Back then four quarters was a lot of money for the work he did. Cade was only 10 when he got the job of hauling a dolly full of newspapers from the post office to the convenience store a block away. Before school each weekday, he’d pick up the dolly at the store and wheel it to the post office to wait for the daily newspaper truck to arrive. Most days the job was fairly easy, but on the days the newspaper contained holiday coupons and inserts, the job was tougher.
Cade had the routine down pat, except for the two curbs he had to navigate with the dolly. Barely taller than the dolly itself, Cade easily wheeled it to the curb before taking his time to go off the curb and onto the next curb. He managed it by unloading the dolly and reloading it on the other curb. It took him several trial and error tries to figure that out. Normally, he could judge whether the load was easy enough to strong arm. Only once did someone older than him help him strong arm the dolly over the curb.
“Thanks, Mister,” Cade said to the man. “I’m sure I can’t pay you…”
“Oh, no. Don’t think anything of it, Son,” said the man as he dusted his suit off. “Wouldn’t look good for me anyhow.”
Cade tilted his head, wondering what it meant, and said, “Oh, ok, but thanks a lot.”
When Cade arrived at the store, Mrs. Lambert informed him he should have more help on days like this in the future.
“It’s okay. I can manage by myself, Mrs. Lambert. A kind man helped me today.”
“I know, I know,” she said. “Do you know who that kind man was?”

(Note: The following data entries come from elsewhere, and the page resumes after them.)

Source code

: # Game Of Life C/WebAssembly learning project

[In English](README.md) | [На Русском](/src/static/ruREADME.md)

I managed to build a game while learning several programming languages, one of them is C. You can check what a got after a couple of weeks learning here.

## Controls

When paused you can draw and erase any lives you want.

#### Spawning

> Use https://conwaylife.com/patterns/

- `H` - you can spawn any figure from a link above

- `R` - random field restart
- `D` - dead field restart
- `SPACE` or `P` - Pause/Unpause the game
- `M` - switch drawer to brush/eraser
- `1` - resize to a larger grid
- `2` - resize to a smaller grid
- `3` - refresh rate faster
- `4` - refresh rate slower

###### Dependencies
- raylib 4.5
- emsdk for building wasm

“That was the District Judge. Works over there at the courthouse.”
“Oh really?” Cade said. “That’s pretty cool. I offered to pay…Wait a second. That’s why he didn’t want my money. He already has a job.”
“Something like that, Cade. Just get help next time, and hopefully not from the Judge. It doesn’t look good for us either.”
Wise man, that judge. And Cade will learn in good time who to just thank for the help or to offer money for the help.